Pierre Soulages parle de son rythme de création

24 décembre 1967
03m 52s
Réf. 00004

Notice

Résumé :

Pierre Soulages parle de son rythme de création. Il évoque les périodes où tout ce qu'il fait est mauvais. C'est souvent le cas quand il rentre de voyage.

Type de média :
Date de diffusion :
24 décembre 1967
Source :

Transcription

Jean-Claude Bringuier
Est-ce que tu travailles toujours vite ?
(Silence)
Pierre Soulages
Ça dépend ce que tu entends par travailler vite. Oui, il y a des tableaux qui se font… Il y a des toiles que je termine dans l’après-midi, dans les 2 heures. Et puis il y en a d’autres, comme ça, qui durent, qui continuent pendant des jours. Et puis quelquefois, ça n’aboutit à rien.
Jean-Claude Bringuier
Souvent ?
Pierre Soulages
Ça arrive. Ça arrive. Ça dépend des périodes.
Jean-Claude Bringuier
Quand ça n’aboutit à rien, qu’est-ce que tu fais ?
Pierre Soulages
Quand ça n’aboutit à rien, je les brûle. Je ne les brûle pas tout de suite. J’attends d’en avoir un certain nombre. Et puis je vais à la campagne et je fais un grand feu. Mais il y a des périodes où ça va très mal, où tout ce que je fais aboutit à… enfin, se termine dans… se termine dans ce feu. Quelquefois, 80 % de ce que je fais. Quelquefois, tout ce que je fais pendant une certaine période. Et d’autrefois, alors, j’ai plus de chance. Et ça, je ne sais pas pourquoi.
Jean-Claude Bringuier
Tu ne sais pas ?
Pierre Soulages
Non.
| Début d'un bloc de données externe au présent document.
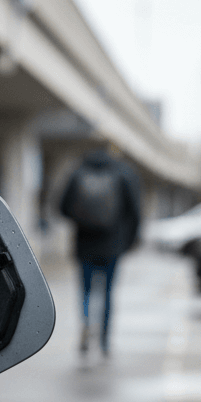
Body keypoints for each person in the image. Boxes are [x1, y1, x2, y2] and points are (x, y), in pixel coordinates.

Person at [60, 147, 141, 355]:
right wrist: (130, 240)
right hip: (113, 245)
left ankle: (87, 323)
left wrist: (82, 219)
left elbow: (61, 207)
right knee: (107, 292)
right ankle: (104, 339)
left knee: (86, 291)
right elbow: (134, 211)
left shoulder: (78, 172)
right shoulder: (122, 173)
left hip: (84, 243)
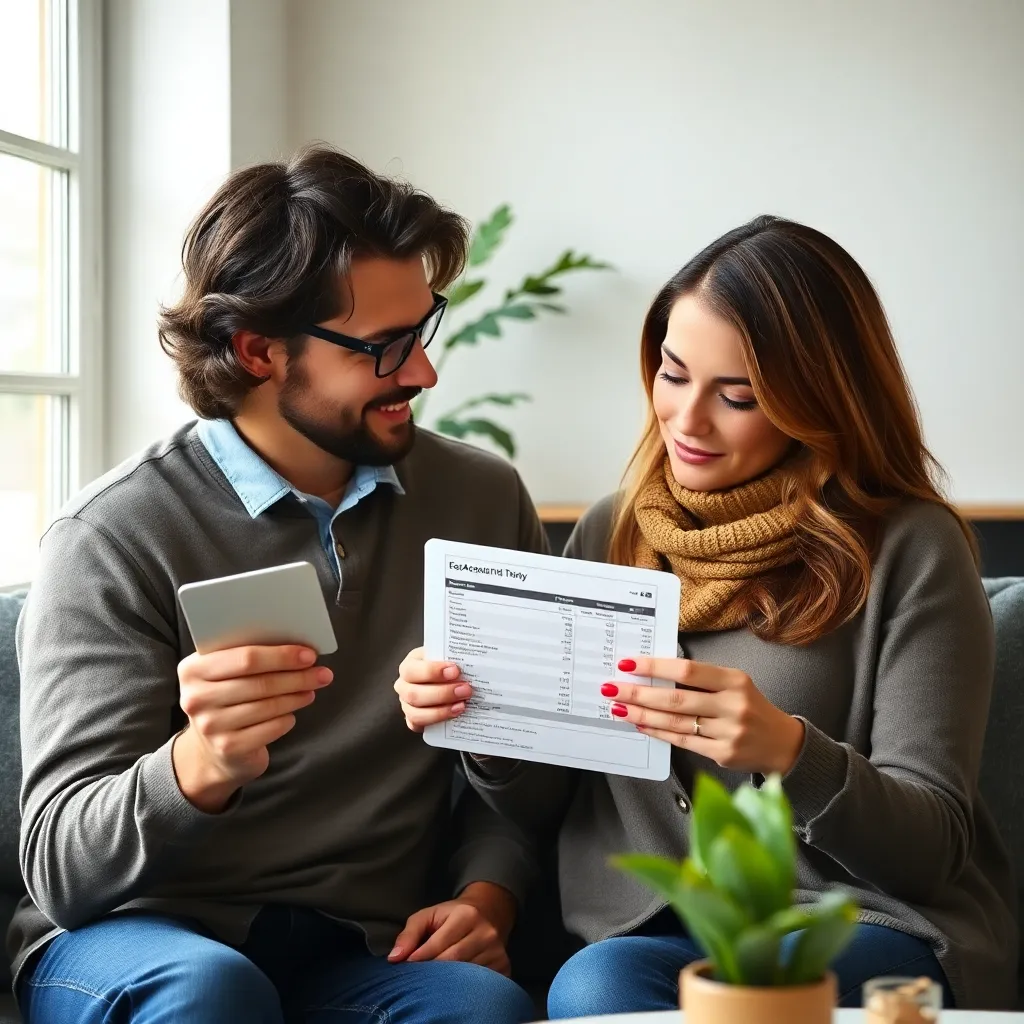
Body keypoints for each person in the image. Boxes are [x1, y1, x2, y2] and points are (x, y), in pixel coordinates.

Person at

Et au fond, je n’ai jamais su pourquoi.
Jean-Claude Bringuier
Quand ça marchait, quand ça marchait pas.
Pierre Soulages
Et en général, ça arrive quand même… ça arrive assez souvent quand je n’ai pas peint de quelque temps, quand je rentre de voyage. Alors je me mets au travail et puis ça marche rarement comme ça.
Jean-Claude Bringuier
Ça traîne ?
Pierre Soulages
Ça ne traîne pas. Je crois que ça va trop vite peut-être même. Et je pense que… enfin, c’est une explication que je me donne, que j’ai trouvé, mais je ne sais pas si c’est vrai ou si c’est la bonne. Mais quand je suis en voyage, bien sûr, je pense toujours à la peinture. Et c’est toujours très mauvais de penser à la peinture quand on n’a pas un pinceau et des couleurs à la main. Et alors quand on arrive, quand on rentre de voyage, qu’on le veuille ou non, même quand on veut l’oublier, il semble que… enfin, même si je veux l’oublier, je tiens compte, je crois, de ce à quoi j’ai pensé pendant tout le temps que j’étais en voyage. Et ça intervient dans ce que je fais. Ça embrouille ce que je suis en train de vivre avec les couleurs et la toile et le pinceau à la main, et ça débouche sur des toiles ratées, très souvent.
Jean-Claude Bringuier
Et quand ça dure, comme ça, un certain temps, les périodes… pas d’échec mais enfin, de…
Pierre Soulages
Si d’échec.
Jean-Claude Bringuier
De mauvaise production, ce n’est pas paniquant à force ?
Pierre Soulages
Si, mais tu sais… Voilà c'est là où… C’est paniquant. Mais chaque fois qu’on commence une toile et que la toile commence à se développer, on croit que ça y est, quoi. Seulement…
Jean-Claude Bringuier
On croit que celle-là, c’est la bonne ?
Pierre Soulages
On croit que ça y est, que ça va faire une toile. Et puis, évidemment, c’est la catastrophe quelquefois. Mais ça n’empêche pas l’envie de recommencer. Enfin, pour l’instant.